[start Passage shown]

Tutorial Instructions

SQL Tricks for More Effective CRUD

Over and over when I look at applications for performance, the lesson I learn and re-learn is, do more things right inside the database.

What's CRUD?

Create, read, update, delete! All the things you do to a table or collection of tables to work with your ever-changing data.

Most CRUD examples, and most CRUD thinking, tend to focus on one table at a time. That's easy to understand. It's also unrealistic. Even the simplest application will be working with several interlinked normalized tables.

Here's our working example tables.

SQL to Create Tables

Get started by creating some tables.

DROP TABLE customers, invoices, items; CREATE TABLE customers ( customer_id SERIAL PRIMARY KEY, name TEXT NOT NULL UNIQUE ); CREATE TABLE invoices ( invoice_id SERIAL PRIMARY KEY, customer_id BIGINT REFERENCES customers (customer_id) ); CREATE TABLE items ( item_id SERIAL PRIMARY KEY, invoice_id BIGINT REFERENCES invoices (invoice_id), name TEXT NOT NULL );

Very Simple CRUD

Use of SQL for data management often begins and ends with SQL commands that work on only one table at a time. For example, populating our customers table.

INSERT INTO customers (name) VALUES ('Ben');

Did you know you can populate multiple records from a single insert statement? This has a bunch of performance benefits:

  • the server only has to figure out the columns and column types once, and that overhead is shared over all the data rows inserted
  • there is only one transaction block for the whole insert, to again the overhead is shared over multiple rows
  • you look super cool when you do this!
INSERT INTO customers (name) VALUES ('Peter'), ('Paul'), ('Mary');

For updates and deletes, again the common practice is to work a row at a time, a table at a time.

UPDATE customers SET name = 'Jen' WHERE name = 'Ben'; DELETE FROM customers WHERE name = 'Jen';

Super Complex CRUD

One of the complexities/annoyances of filling out a normalized relational model is getting the keys to neatly match up across multiple tables.

Usually the model uses a serial key to auto-populate the primary keys, but that means the fresh keys for new rows have to be read back somehow when creating other rows that reference the key.

[end Passage shown]
[start Data shown]

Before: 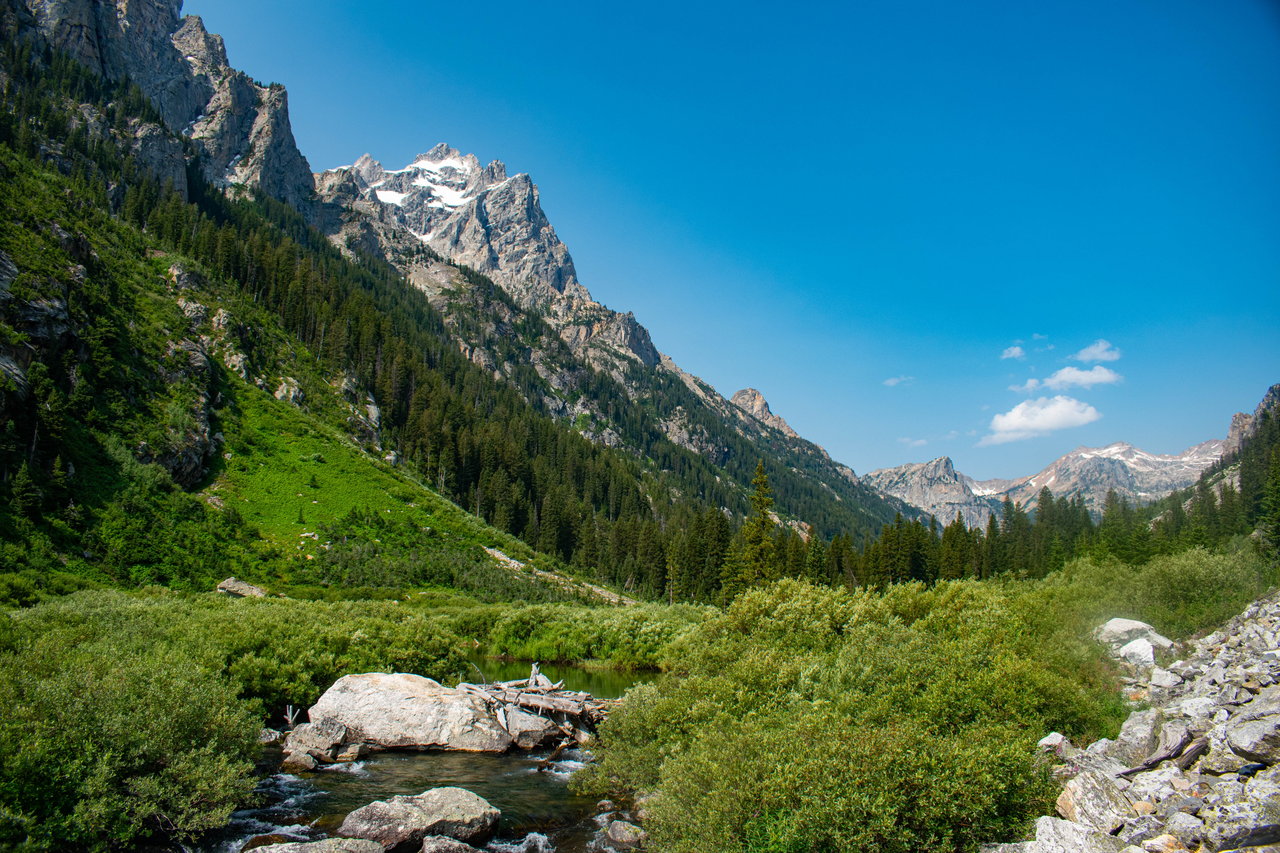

[end Data shown]

▶ [To-do list]
1: Answer each question about the SQL CRUD tutorial from what it states.
(a) What four operations do the letters in CRUD stand for?
(b) Which column of the customers table is declared NOT NULL UNIQUE?
(c) What does the model usually use to auto-populate primary keys?
2: Write a continuation of the SQL CRUD tutorial that picks up after its final sentence.

▶ [Written answers]
1:
(a) Create, read, update and delete.
(b) The name column.
(c) A serial key.

2:
Here's a query that both creates an invoice, and also adds in some items that refer to that invoice, in a single SQL call.

Note the use of the RETURNING clause, to get back a result set of, in this case, all the newly created invoice_id keys.

WITH new_invoice AS ( /* Add a fresh invoice and return the newly created id */ INSERT INTO invoices (customer_id) SELECT customer_id FROM customers WHERE name = 'Mary' RETURNING invoice_id ) /* Add the items, using the new invoice id */ INSERT INTO items (name, invoice_id) SELECT n.name, new_invoice.invoice_id FROM new_invoice CROSS JOIN (VALUES ('Purple Automobile'), ('Yellow Automobile')) AS n(name);

I'm going to leverage RETURNING and arrays to quickly fill in data for all the customers.

Crazy SQL to Populate Tables

WITH i AS ( /* Insert three new invoices for each customer */ /* returning the invoice_id for each one */ INSERT INTO invoices (customer_id) SELECT customer_id FROM customers CROSS JOIN generate_series(1,3) RETURNING invoice_id ) /* Insert three new items for each invoice */ /* Each items is a "colored vehicle", with a */ /* distinct color for each item on an invoice, */ /* and a single kind of vehicle for each invoice */ INSERT INTO items (invoice_id, name) SELECT i.invoice_id, Format('%s %s', c, (ARRAY['Train', 'Plane', 'Automobile'])[i.invoice_id % 3 + 1]) AS name FROM unnest(ARRAY['Red', 'Blue', 'Green']) AS c CROSS JOIN i;

Read!

Joining together the tables to read out results can be done really tersely with the PostgreSQL USING clause for the joins. The USING clause is available when the source and target join tables use the same column name for the join key.

SELECT * FROM customers JOIN invoices USING (customer_id) JOIN items USING (invoice_id) WHERE customers.name = 'Paul' ORDER BY customers.name, invoice_id;

We can see from this query that Paul is really into automobiles, and that he buys one of each color, on each invoice.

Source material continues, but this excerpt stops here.